Eu não sabia o que dizer, ele cerrou a mão e eu percebi. Voltou a andar, me fazendo largar sua manga. Foi em direção à porta e saiu da biblioteca. Abaixei o olhar, cabisbaixa. Será que a rainha tinha mesmo certeza de que ele não me odiava?

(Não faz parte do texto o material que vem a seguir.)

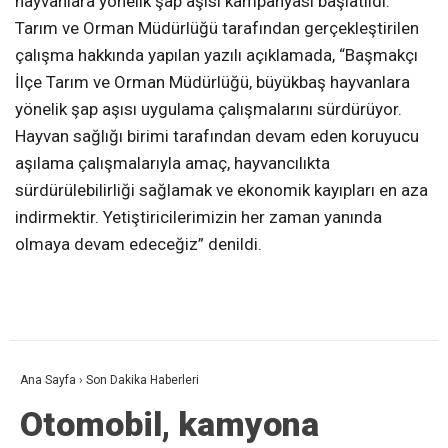
hayvanlara yönelik şap aşısı kampanyası başlatıldı.
Tarım ve Orman Müdürlüğü tarafından gerçekleştirilen
çalışma hakkında yapılan yazılı açıklamada, “Başmakçı
İlçe Tarım ve Orman Müdürlüğü, büyükbaş hayvanlara
yönelik şap aşısı uygulama çalışmalarını sürdürüyor.
Hayvan sağlığı birimi tarafından devam eden koruyucu
aşılama çalışmalarıyla amaç, hayvancılıkta
sürdürülebilirliği sağlamak ve ekonomik kayıpları en aza
indirmektir. Yetiştiricilerimizin her zaman yanında
olmaya devam edeceğiz” denildi.
Ana Sayfa
›
Son Dakika Haberleri
Otomobil, kamyona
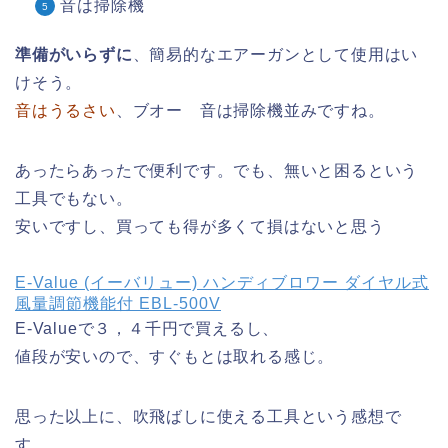
音は掃除機
準備がいらずに
、簡易的なエアーガンとして使用はい
けそう。
音はうるさい
、ブオー 音は掃除機並みですね。
あったらあったで便利です。でも、無いと困るという
工具でもない。
安いですし、買っても得が多くて損はないと思う
E-Value (イーバリュー) ハンディブロワー ダイヤル式
風量調節機能付 EBL-500V
E-Valueで３，４千円で買えるし、
値段が安いので、すぐもとは取れる感じ。
思った以上に、吹飛ばしに使える工具という感想で
す。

Passei a tarde na biblioteca e Shu não voltou. Na hora do jantar, ele não estava presente. Mesmo não o conhecendo direito, fiquei triste por ele não estar lá. Quando fui dormir, troquei de roupa e pus minha camisola rosada. Ela tinha alguns babados pequeninos no busto e mangas fofas com babados na borda. Deitei pensando se um dia ele deixaria de me odiar. Mas acho que era justamente isso! Ele também era obrigado a casar comigo assim como eu com ele. Ele estava praticamente passando pelas mesmas coisas que eu. Adormeci minutos depois, mas acordei de repente ao ver olhos vermelhos me fitando da frente da cama. Apertei os olhos e sentei assustada, ofegando. Não havia ninguém.

– Nani... – Pus a mão na cabeça.

Só podia estar ficando louca. Estava sonhando, não tinha outra alternativa. Tinha?